## [AIM OF THE EXERCISE]
Among the records below, which lines contain the string "Шадринске"? Report them.
--- TASK DATA Enclosed Below ---
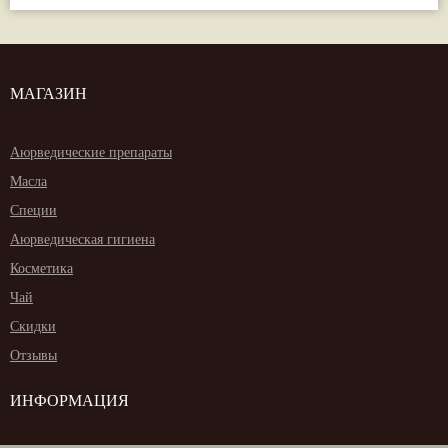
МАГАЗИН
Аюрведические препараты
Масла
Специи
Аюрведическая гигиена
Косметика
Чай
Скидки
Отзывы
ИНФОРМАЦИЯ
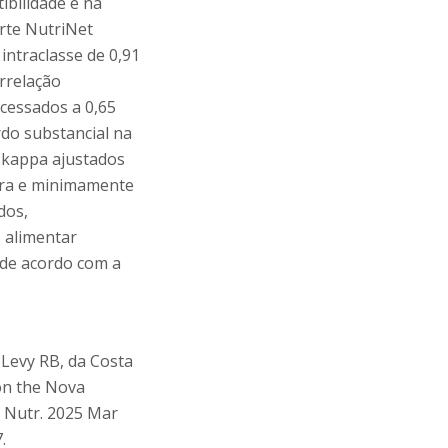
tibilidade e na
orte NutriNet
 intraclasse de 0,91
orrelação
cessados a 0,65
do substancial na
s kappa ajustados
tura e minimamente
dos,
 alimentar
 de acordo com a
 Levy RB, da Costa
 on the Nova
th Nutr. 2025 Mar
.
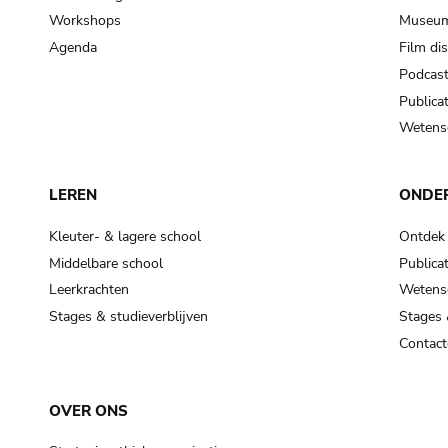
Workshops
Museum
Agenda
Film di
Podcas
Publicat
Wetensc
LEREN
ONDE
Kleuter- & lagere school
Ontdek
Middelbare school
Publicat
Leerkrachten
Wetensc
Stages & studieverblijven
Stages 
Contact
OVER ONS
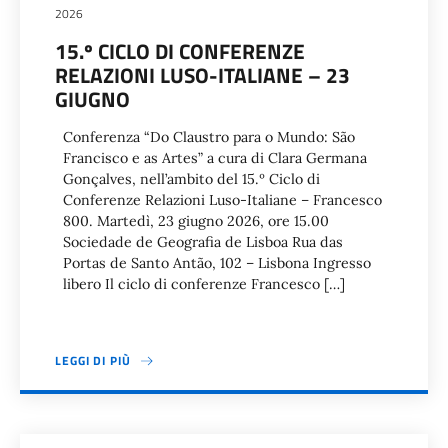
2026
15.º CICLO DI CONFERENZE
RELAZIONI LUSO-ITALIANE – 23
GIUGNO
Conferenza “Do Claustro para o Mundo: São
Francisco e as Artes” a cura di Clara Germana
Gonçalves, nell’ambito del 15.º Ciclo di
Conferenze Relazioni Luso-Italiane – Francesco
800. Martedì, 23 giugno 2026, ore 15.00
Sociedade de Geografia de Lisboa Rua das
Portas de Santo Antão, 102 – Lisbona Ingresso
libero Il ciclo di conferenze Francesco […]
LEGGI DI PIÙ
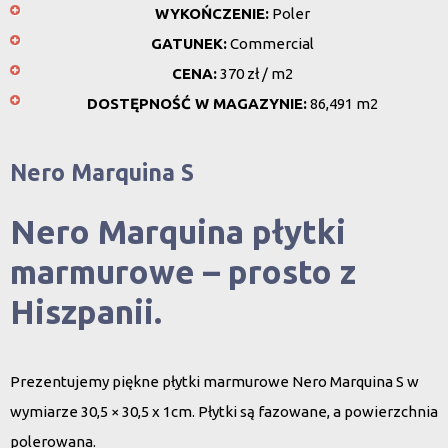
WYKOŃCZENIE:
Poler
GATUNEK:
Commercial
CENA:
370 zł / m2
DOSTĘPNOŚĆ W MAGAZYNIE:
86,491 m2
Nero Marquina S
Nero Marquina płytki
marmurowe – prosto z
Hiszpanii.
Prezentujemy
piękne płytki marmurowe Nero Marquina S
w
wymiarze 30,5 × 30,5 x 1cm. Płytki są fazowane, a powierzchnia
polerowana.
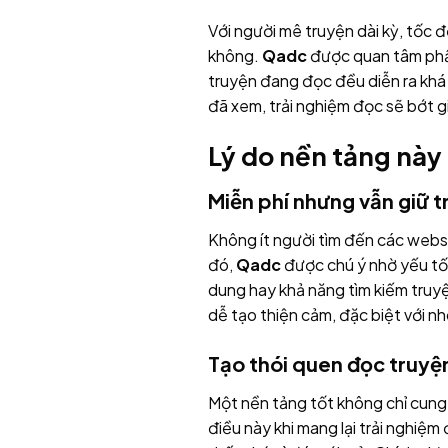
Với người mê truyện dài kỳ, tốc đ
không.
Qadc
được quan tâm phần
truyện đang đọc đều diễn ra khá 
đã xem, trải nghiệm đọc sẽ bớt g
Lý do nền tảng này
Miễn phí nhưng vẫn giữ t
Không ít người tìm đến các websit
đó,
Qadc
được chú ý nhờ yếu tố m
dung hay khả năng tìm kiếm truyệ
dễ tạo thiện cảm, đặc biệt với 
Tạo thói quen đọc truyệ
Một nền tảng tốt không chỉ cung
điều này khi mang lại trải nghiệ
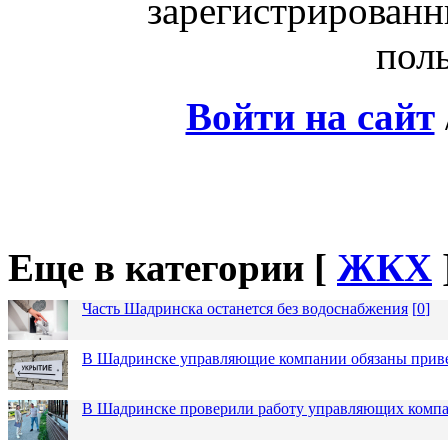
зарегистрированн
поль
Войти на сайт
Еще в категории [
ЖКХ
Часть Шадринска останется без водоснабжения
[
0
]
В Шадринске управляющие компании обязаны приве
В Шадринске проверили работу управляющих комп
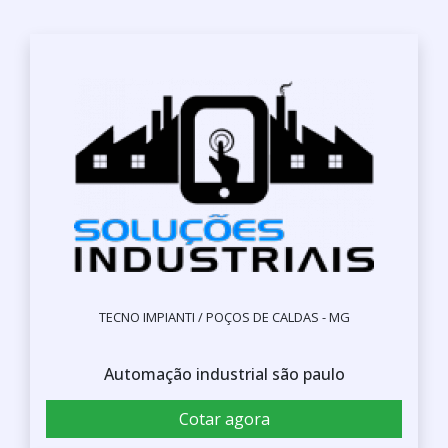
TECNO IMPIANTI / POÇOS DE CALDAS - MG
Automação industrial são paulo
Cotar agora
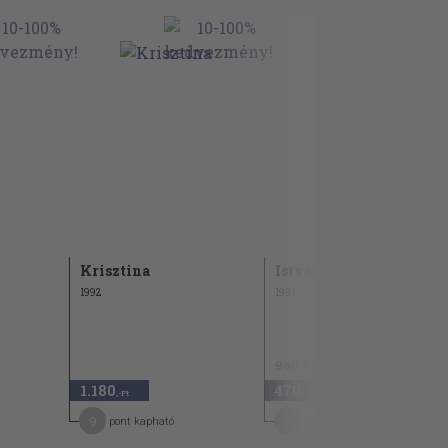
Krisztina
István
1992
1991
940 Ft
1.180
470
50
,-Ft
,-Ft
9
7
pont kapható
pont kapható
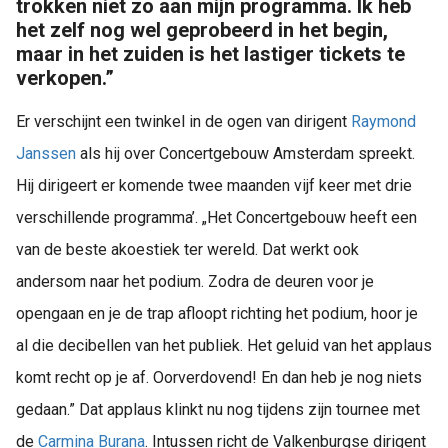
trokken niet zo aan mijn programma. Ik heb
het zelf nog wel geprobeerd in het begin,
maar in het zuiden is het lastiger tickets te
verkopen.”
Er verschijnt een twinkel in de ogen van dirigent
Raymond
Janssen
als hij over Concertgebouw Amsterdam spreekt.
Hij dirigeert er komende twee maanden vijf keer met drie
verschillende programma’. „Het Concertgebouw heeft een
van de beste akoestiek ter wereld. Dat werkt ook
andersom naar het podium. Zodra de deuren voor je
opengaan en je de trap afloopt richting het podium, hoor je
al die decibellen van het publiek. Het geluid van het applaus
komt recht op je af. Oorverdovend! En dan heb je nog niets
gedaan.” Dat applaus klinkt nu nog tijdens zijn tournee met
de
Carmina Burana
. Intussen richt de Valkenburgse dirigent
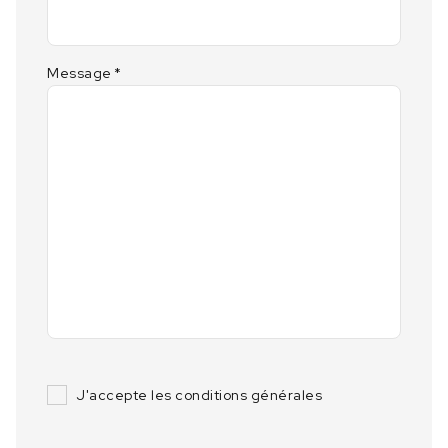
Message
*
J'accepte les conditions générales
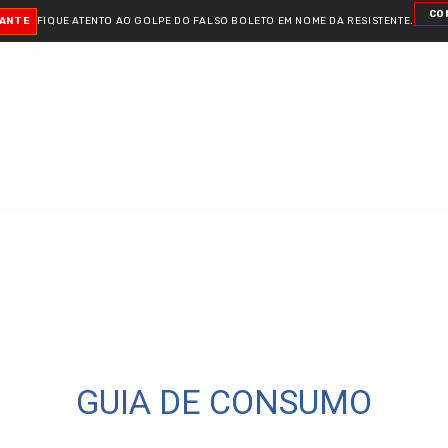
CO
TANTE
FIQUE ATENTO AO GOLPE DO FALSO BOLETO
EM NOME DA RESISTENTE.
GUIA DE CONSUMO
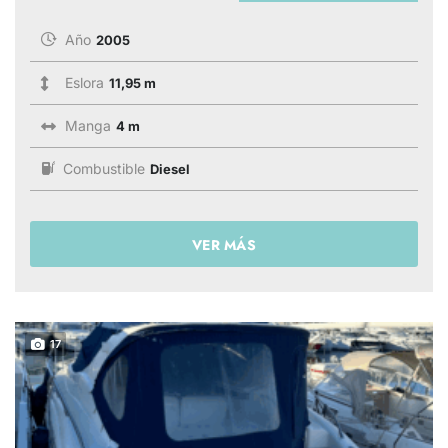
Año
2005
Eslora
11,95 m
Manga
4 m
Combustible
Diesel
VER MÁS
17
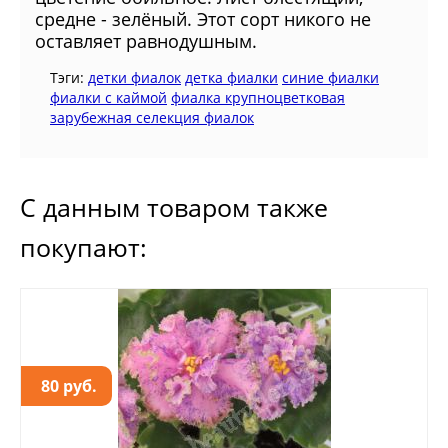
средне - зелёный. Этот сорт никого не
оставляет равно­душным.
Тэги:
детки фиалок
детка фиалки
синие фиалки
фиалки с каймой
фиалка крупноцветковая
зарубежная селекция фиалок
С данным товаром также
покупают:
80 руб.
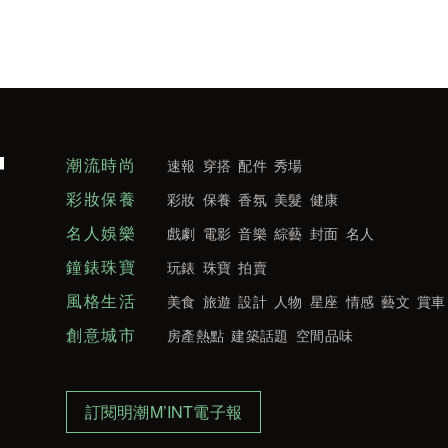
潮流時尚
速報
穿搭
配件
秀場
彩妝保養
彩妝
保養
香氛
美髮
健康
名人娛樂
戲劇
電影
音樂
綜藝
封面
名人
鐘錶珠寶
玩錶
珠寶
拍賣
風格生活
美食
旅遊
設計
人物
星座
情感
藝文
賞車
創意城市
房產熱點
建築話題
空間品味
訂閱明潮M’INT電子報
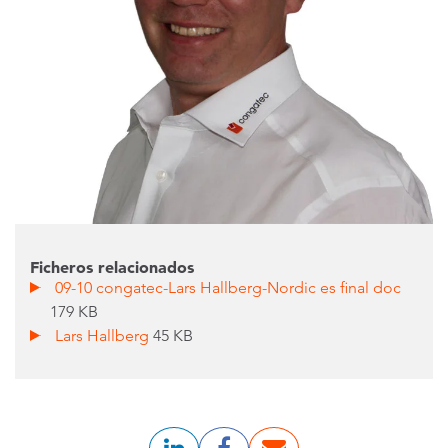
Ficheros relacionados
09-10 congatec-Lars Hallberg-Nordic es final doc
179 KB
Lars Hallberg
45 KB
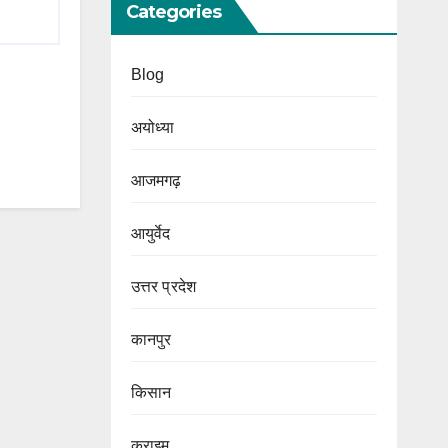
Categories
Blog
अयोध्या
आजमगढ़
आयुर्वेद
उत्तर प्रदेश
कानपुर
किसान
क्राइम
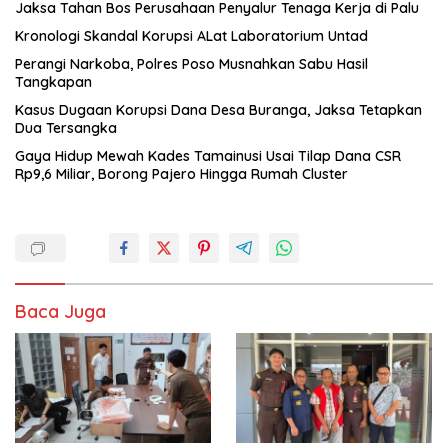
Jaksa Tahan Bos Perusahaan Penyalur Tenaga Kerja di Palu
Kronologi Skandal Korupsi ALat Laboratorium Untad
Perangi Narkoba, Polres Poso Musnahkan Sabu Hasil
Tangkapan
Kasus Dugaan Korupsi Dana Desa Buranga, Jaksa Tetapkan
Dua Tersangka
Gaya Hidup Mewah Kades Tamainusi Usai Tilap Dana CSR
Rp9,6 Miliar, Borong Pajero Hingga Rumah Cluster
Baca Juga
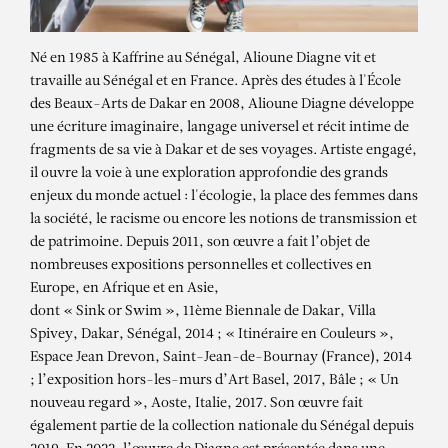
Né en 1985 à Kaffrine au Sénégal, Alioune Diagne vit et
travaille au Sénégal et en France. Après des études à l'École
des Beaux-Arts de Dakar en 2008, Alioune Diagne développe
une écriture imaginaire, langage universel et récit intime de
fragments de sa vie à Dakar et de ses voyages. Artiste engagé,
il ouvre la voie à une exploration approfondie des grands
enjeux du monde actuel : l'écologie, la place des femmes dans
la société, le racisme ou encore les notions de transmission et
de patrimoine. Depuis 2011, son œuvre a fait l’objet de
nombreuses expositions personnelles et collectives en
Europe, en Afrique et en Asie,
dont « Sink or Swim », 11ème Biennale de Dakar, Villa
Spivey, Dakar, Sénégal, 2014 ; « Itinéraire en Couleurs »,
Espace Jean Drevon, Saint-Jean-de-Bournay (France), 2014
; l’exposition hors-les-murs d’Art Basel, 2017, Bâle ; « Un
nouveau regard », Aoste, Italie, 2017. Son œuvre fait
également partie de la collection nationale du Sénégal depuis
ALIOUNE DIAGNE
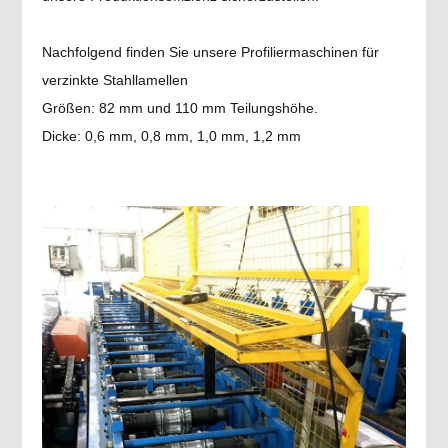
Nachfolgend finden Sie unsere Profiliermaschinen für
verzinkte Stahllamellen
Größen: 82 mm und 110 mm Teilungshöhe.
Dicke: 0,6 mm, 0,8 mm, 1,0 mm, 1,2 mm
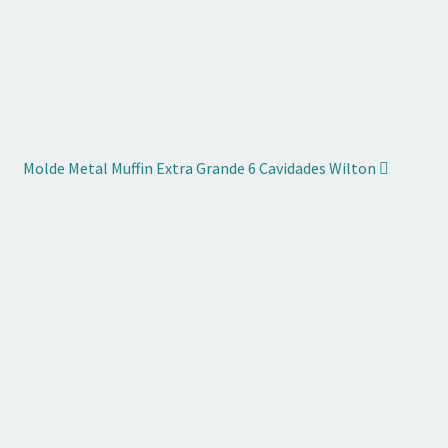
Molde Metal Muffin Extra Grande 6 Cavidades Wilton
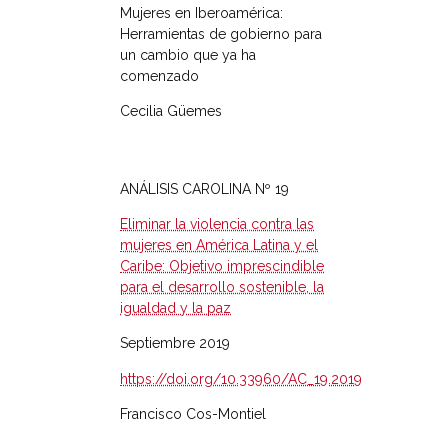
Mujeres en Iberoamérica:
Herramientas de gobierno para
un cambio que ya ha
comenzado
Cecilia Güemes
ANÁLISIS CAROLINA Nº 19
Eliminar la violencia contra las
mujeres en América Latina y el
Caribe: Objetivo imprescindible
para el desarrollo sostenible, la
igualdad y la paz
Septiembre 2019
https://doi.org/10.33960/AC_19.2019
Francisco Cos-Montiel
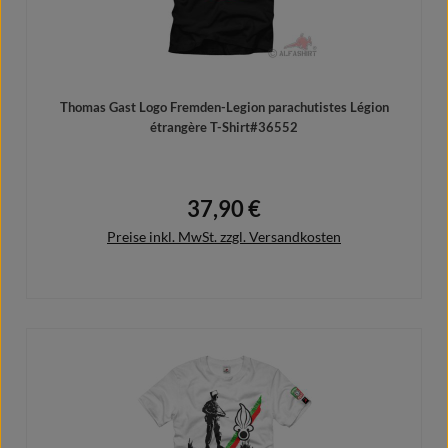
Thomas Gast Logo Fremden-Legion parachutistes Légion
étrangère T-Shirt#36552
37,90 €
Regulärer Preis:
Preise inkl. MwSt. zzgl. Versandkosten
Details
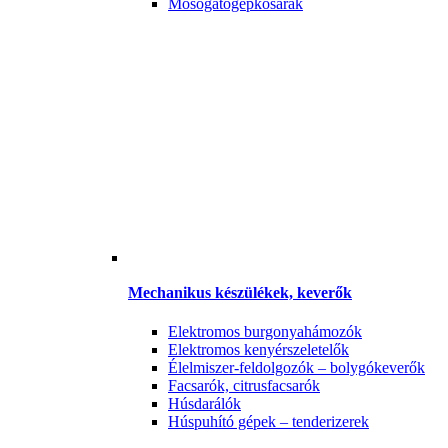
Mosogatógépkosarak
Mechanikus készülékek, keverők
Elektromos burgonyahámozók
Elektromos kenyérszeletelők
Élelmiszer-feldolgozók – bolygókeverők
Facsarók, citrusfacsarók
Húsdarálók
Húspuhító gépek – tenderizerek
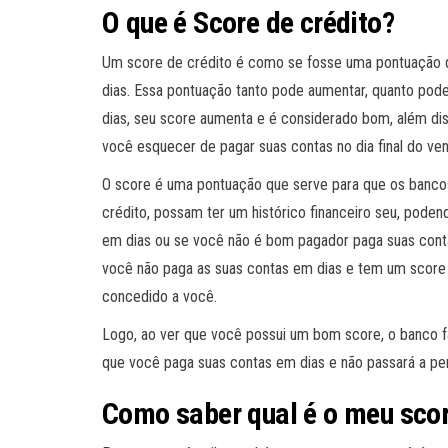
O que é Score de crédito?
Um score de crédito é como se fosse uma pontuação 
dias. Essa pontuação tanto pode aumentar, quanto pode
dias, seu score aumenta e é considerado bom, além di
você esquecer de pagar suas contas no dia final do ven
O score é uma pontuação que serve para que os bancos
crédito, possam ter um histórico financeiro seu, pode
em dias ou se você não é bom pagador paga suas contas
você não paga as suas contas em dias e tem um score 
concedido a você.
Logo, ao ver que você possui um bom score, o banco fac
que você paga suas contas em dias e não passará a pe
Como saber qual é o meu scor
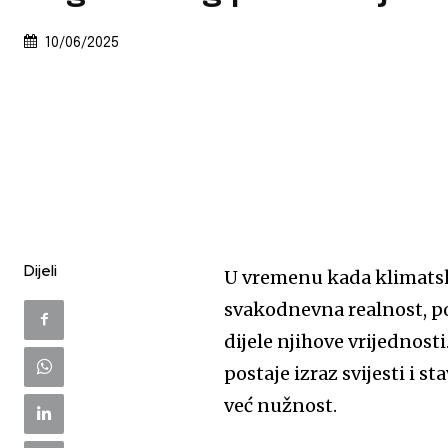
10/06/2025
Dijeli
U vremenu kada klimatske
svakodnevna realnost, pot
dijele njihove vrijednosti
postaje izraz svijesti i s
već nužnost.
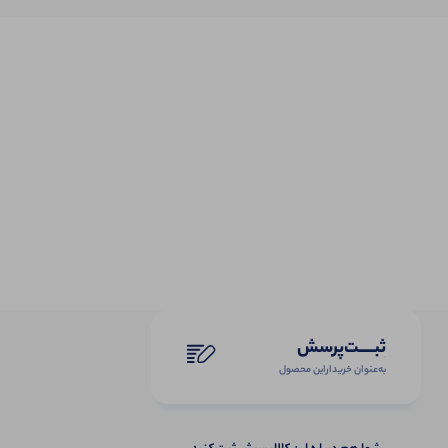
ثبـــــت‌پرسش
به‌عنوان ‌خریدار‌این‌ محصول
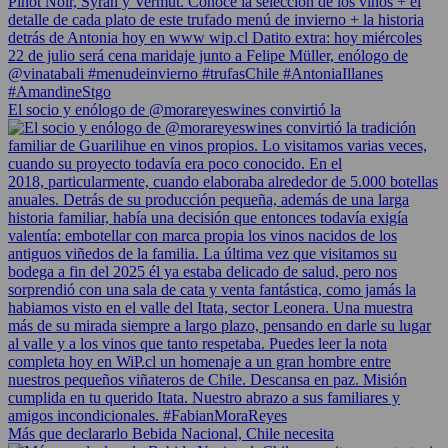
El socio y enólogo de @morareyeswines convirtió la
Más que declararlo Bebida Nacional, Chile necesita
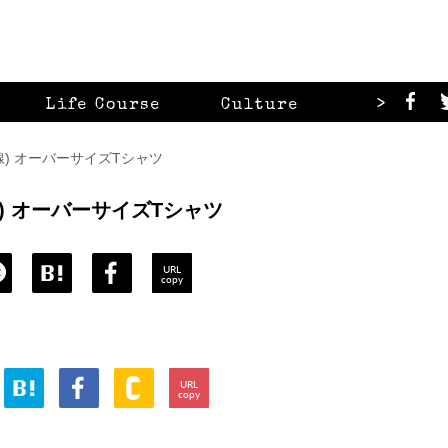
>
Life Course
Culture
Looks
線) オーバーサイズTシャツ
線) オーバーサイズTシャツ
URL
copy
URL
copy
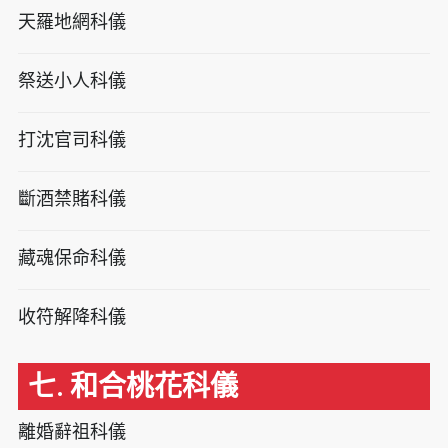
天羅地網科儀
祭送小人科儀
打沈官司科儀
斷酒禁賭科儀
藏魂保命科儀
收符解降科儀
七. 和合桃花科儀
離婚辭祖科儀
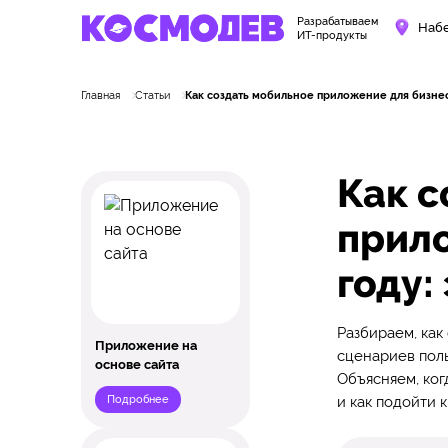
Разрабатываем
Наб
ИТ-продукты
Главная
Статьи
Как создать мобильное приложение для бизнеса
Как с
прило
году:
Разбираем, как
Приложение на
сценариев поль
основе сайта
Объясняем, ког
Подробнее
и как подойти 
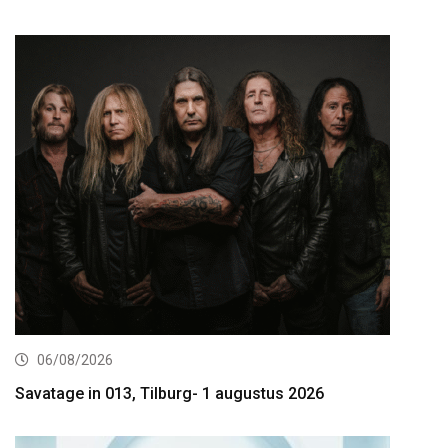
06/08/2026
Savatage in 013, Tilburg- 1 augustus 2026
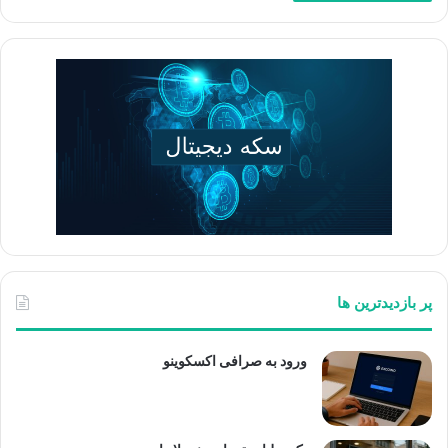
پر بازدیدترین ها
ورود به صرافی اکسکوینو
--- End of Enclosed TASK DATA ---
## [WRITTEN RESPONSE]
В Шадринске управляющие компании обязаны приве
В Шадринске проверили работу управляющих комп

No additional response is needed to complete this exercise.